O burnout, em sua aparência clínica, é frequentemente descrito como uma síndrome ocupacional marcada por exaustão emocional, despersonalização e sensação de ineficácia.
No entanto, essa descrição não dá conta da complexidade psíquica que o sustenta, especialmente entre os profissionais cuja função central é cuidar do outro – professores, médicos, psicólogos e psicanalistas.
A psicanálise permite ir além da superfície sintomática e compreender esse esgotamento como efeito de um desejo inconsciente de se tornar objeto para o outro, esvaziando-se de si mesmo.
Guardião moral
Sigmund Freud já advertia, em O Eu e o Isso (1923), que o eu encontra-se sob constante pressão do supereu, funcionando como um “guardião moral” que impõe um ideal inatingível de perfeição.
Nas palavras de Freud: “O supereu é o herdeiro do complexo de Édipo e representa as exigências dos pais, da tradição e dos ideais sociais; exige do eu não apenas moralidade, mas também uma perfeição insuportável” (Freud, 1923/1976, p. 36).
No caso dos profissionais do cuidado, esse ideal superegoico se expressa por meio de uma ética de sacrifício, que os leva a ocupar um lugar de onipotência redentora – como se fossem responsáveis por aliviar toda a dor do outro.
Quando essa identificação é levada ao extremo, há o risco de se dissolverem subjetivamente, funcionando como “objetos” do desejo alheio.
Jacques Lacan nos ajuda a entender essa dinâmica a partir do conceito de “objeto a”.
Trata-se do objeto perdido do desejo, que o sujeito busca incessantemente no Outro. Ao se colocarem neste lugar, os profissionais passam a ser investidos de uma função imaginária que os aprisiona. Diz Lacan: “O desejo do homem é o desejo do Outro” (Lacan, O Seminário, Livro 11, 1964/1985, p. 235).

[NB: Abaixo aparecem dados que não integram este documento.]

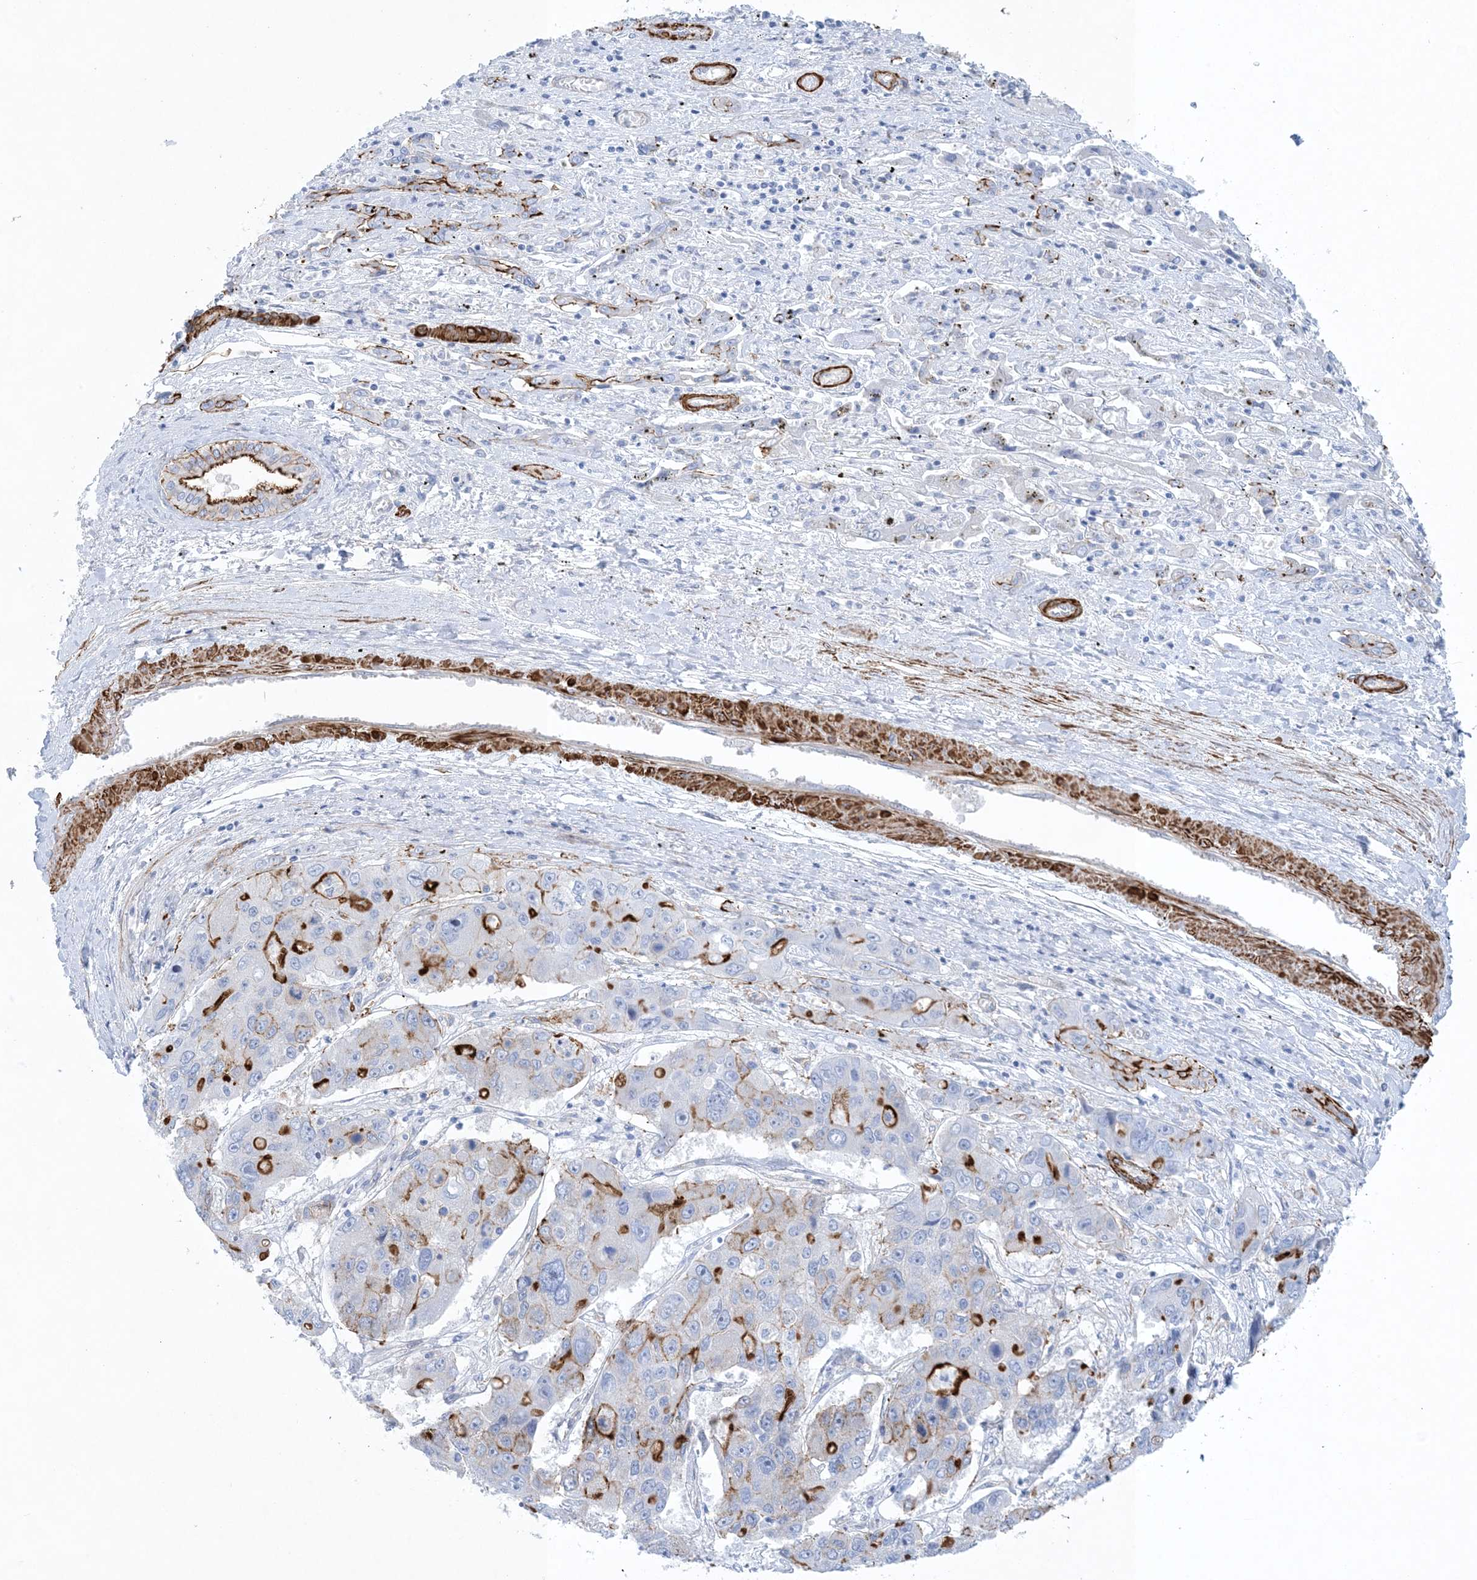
{"staining": {"intensity": "strong", "quantity": "<25%", "location": "cytoplasmic/membranous"}, "tissue": "liver cancer", "cell_type": "Tumor cells", "image_type": "cancer", "snomed": [{"axis": "morphology", "description": "Cholangiocarcinoma"}, {"axis": "topography", "description": "Liver"}], "caption": "A brown stain shows strong cytoplasmic/membranous expression of a protein in cholangiocarcinoma (liver) tumor cells. (DAB (3,3'-diaminobenzidine) = brown stain, brightfield microscopy at high magnification).", "gene": "SHANK1", "patient": {"sex": "male", "age": 67}}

Arquétipo do curador ferido
Essa frase nos alerta para o risco de o sujeito do cuidado não mais distinguir entre seu desejo e o desejo do paciente, do aluno, do analisando.
Jung, por sua vez, traz a ideia do “arquétipo do curador ferido”, figura que simboliza o terapeuta (ou professor, ou médico) que cura o outro a partir da própria dor, mas que, quando possuído por essa imagem, pode sucumbir à sombra do esgotamento.
Jung alerta que: “Ninguém pode ter uma compreensão real do outro sem antes ter penetrado suficientemente em si mesmo” (Jung, Memórias, Sonhos, Reflexões, 1961, p. 158).
A hiperidentificação com o sofrimento alheio pode ser compreendida como uma forma inconsciente de fusão narcísica, onde o limite entre sujeito e objeto se esgarça.
Cristophe Dejours, autor da psicodinâmica do trabalho, complementa a leitura ao afirmar que: “O sofrimento no trabalho surge quando o sujeito é impedido de transformar seu sofrimento em algo simbólico, de inscrevê-lo numa linguagem que dê sentido à sua ação” (Dejours, A Loucura do Trabalho, 1992, p. 57).
Falência da simbolização
Assim, o burnout não é apenas um colapso de energia, mas uma falência da simbolização. O profissional torna-se um corpo que trabalha, cuida e se entrega, mas que já não consegue significar sua própria experiência.
O sintoma aparece, então, como tentativa de colocar em cena aquilo que não pôde ser nomeado: a dor de ter se tornado invisível para si mesmo.
Reverter esse quadro exige mais do que pausas ou técnicas de relaxamento. É necessário que o sujeito recupere sua posição desejante, reconhecendo seus limites, sua finitude e sua própria escuta.
A análise pessoal, a supervisão clínica e os espaços de palavra entre colegas são práticas essenciais para sustentar a subjetividade frente às exigências do Outro.
Em um mundo que glamouriza o excesso, cuidar de si é um gesto ético e, paradoxalmente, revolucionário. Como dizia Freud: “Onde estava o id, deve advir o eu” (Freud, 1933/1976, Novas Conferências Introdutórias, p. 101). Trata-se, portanto, de uma travessia: fazer emergir o sujeito de seu lugar de objeto, reinscrevendo o desejo onde antes havia apenas demanda.